The number of clinical trials being undertaken by the National Health Service in England for the life sciences industry has leapt 18% in just a year, amid a 5% rise in overall research activity.

The number of open studies in the NHS 2014/15 was 4,932 compared to 4,687 in 2013/14, with more than 600,000 people taking part, of which almost 35,000 were recruited to trials sponsored by the life sciences industry, up 35% on last year.

“It is great to see that life science research activity across the NHS in England continues to grow,” said life sciences minister George Freeman. “Our world class NHS research infrastructure is not only benefiting patients but attracting huge investment to the UK and ensuring we remain a life science powerhouse”.

The league table, which is compiled by The National Institute for Health Research Clinical Research Network, is now in its fifth year and has developed a competitive edge for NHS Trusts in England.
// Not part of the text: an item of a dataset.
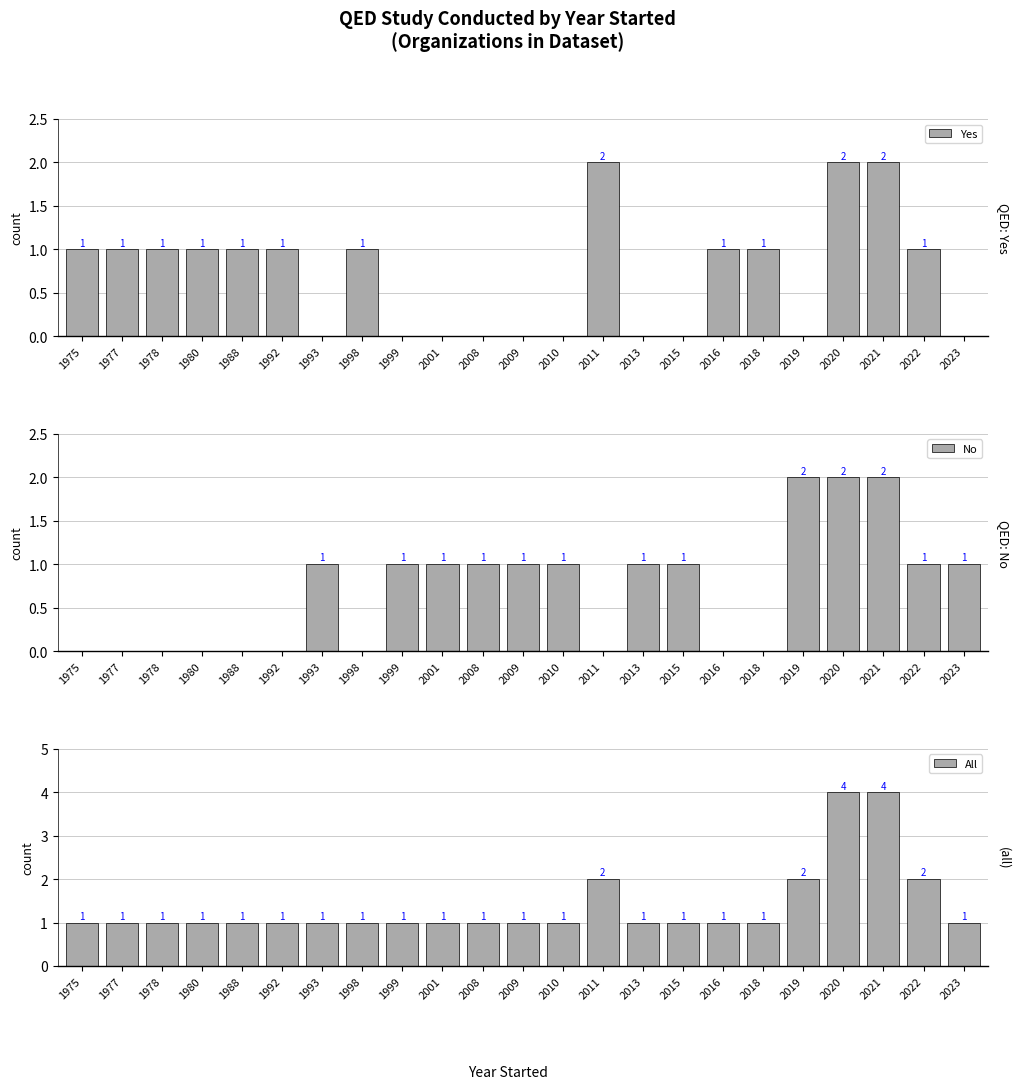

Reading right to left, list all the values displayed in this chart.

Yes: 2023=0	2022=1	2021=2	2020=2	2019=0	2018=1	2016=1	2015=0	2013=0	2011=2	2010=0	2009=0	2008=0	2001=0	1999=0	1998=1	1993=0	1992=1	1988=1	1980=1	1978=1	1977=1	1975=1
No: 2023=1	2022=1	2021=2	2020=2	2019=2	2018=0	2016=0	2015=1	2013=1	2011=0	2010=1	2009=1	2008=1	2001=1	1999=1	1998=0	1993=1	1992=0	1988=0	1980=0	1978=0	1977=0	1975=0
All: 2023=1	2022=2	2021=4	2020=4	2019=2	2018=1	2016=1	2015=1	2013=1	2011=2	2010=1	2009=1	2008=1	2001=1	1999=1	1998=1	1993=1	1992=1	1988=1	1980=1	1978=1	1977=1	1975=1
Taking the top spots for the sheer number of studies carried out were: the Newcastle Upon Tyne NHS Foundation Trust with 486, leading the table for the fourth year running; Leeds Teaching Hospitals NHS Trust with 468; and Guy’s and St Thomas’ NHS FT with 459.

Those achieving the biggest increase in studies included: University College London Hospitals NHS FT, Acute, with a 52 study increase; University Hospital Southampton NHS FT, Acute, with a 40 study rise; and King’s College Hospital NHS FT, Acute, also with a 40 study increase.